Your answer should be the exact lines of the data below from the one containing "right ankle: (266, 1246, 24)" through the one containing "right shoulder: (809, 625, 4)"; please include nothing else.

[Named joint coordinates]
----

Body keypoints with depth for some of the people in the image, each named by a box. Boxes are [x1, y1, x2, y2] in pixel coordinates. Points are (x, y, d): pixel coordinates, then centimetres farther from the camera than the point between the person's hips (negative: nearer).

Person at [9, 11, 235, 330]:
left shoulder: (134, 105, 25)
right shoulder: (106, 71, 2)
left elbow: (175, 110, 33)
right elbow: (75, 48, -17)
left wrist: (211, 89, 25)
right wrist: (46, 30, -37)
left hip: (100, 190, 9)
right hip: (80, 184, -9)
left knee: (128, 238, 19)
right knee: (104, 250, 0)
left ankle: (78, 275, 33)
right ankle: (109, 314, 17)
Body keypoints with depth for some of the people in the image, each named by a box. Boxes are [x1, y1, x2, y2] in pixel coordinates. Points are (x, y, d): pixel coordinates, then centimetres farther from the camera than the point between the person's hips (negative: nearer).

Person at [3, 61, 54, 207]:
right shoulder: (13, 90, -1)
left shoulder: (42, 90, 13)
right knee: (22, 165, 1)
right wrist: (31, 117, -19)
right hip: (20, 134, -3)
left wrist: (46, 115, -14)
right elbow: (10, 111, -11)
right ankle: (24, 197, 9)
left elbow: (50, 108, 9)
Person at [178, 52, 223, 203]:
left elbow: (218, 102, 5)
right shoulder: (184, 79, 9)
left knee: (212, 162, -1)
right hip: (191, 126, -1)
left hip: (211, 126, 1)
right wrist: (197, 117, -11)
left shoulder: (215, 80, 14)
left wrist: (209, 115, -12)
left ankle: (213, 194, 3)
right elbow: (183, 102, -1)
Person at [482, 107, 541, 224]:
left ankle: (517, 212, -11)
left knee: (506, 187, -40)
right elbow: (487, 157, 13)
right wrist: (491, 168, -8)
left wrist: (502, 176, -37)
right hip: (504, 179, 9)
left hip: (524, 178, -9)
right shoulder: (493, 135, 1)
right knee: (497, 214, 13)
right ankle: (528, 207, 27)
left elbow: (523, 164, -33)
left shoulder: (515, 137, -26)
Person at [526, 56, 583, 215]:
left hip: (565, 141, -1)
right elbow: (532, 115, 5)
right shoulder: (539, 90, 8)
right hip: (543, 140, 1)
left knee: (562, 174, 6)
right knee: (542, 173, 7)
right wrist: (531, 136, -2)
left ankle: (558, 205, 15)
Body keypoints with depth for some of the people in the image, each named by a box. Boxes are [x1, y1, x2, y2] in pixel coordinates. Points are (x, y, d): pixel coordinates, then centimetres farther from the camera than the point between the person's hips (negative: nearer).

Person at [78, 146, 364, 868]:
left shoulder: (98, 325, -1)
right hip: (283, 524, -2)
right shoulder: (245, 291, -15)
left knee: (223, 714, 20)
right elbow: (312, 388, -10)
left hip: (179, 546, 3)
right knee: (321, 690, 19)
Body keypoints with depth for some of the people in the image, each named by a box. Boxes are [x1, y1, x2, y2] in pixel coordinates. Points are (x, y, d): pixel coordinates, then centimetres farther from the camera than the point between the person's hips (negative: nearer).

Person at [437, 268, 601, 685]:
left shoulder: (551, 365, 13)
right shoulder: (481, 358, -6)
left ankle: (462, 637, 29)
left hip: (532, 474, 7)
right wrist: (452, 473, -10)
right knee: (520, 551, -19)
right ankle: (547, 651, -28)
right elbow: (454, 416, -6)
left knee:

----

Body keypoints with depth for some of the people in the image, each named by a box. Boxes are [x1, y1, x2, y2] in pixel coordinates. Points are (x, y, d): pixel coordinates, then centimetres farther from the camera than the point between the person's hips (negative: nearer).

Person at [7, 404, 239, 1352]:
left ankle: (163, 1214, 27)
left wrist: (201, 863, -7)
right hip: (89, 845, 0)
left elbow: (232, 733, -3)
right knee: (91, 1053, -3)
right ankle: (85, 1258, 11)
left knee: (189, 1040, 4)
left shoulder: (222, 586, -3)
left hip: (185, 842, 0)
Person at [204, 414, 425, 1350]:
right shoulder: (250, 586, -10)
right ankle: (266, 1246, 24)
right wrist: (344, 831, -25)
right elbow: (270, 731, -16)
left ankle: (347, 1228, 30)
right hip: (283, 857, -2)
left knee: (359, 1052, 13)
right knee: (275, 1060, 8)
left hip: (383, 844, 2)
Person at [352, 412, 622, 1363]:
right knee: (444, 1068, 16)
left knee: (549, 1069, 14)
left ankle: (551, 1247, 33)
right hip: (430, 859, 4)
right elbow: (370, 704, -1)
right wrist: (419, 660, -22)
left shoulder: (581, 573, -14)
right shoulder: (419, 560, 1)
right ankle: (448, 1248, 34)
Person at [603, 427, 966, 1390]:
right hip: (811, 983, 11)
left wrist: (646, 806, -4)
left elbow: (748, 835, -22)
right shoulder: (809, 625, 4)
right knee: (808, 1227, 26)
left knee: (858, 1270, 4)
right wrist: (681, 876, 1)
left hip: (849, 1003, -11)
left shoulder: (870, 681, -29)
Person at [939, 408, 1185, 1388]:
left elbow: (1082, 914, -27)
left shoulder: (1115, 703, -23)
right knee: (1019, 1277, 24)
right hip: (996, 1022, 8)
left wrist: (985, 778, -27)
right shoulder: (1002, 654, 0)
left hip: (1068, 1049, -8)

----

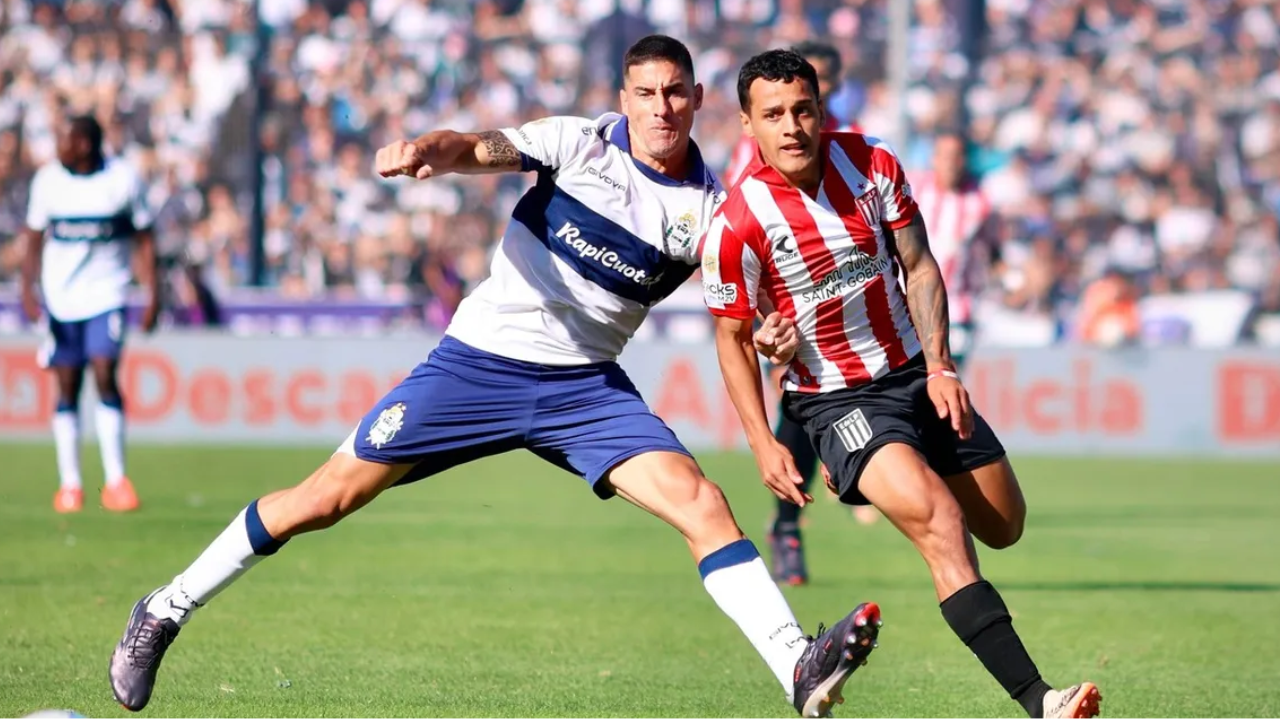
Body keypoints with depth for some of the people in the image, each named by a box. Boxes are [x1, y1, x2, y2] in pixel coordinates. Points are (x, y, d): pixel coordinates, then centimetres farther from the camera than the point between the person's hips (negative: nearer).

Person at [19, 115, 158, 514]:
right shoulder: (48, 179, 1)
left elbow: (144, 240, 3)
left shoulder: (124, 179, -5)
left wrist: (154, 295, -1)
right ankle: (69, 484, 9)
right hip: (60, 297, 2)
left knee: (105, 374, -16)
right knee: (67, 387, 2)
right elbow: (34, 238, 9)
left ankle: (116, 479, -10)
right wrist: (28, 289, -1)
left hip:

----

WRITTEN REPLY |
right ankle: (266, 1246, 24)
right wrist: (344, 831, -25)
right elbow: (270, 731, -16)
left ankle: (347, 1228, 30)
right hip: (283, 857, -2)
left knee: (359, 1052, 13)
right knee: (275, 1060, 8)
left hip: (383, 844, 2)
Person at [352, 412, 622, 1363]:
right knee: (444, 1068, 16)
left knee: (549, 1069, 14)
left ankle: (551, 1247, 33)
right hip: (430, 859, 4)
right elbow: (370, 704, -1)
right wrist: (419, 660, -22)
left shoulder: (581, 573, -14)
right shoulder: (419, 560, 1)
right ankle: (448, 1248, 34)
Person at [603, 427, 966, 1390]:
right hip: (811, 983, 11)
left wrist: (646, 806, -4)
left elbow: (748, 835, -22)
right shoulder: (809, 625, 4)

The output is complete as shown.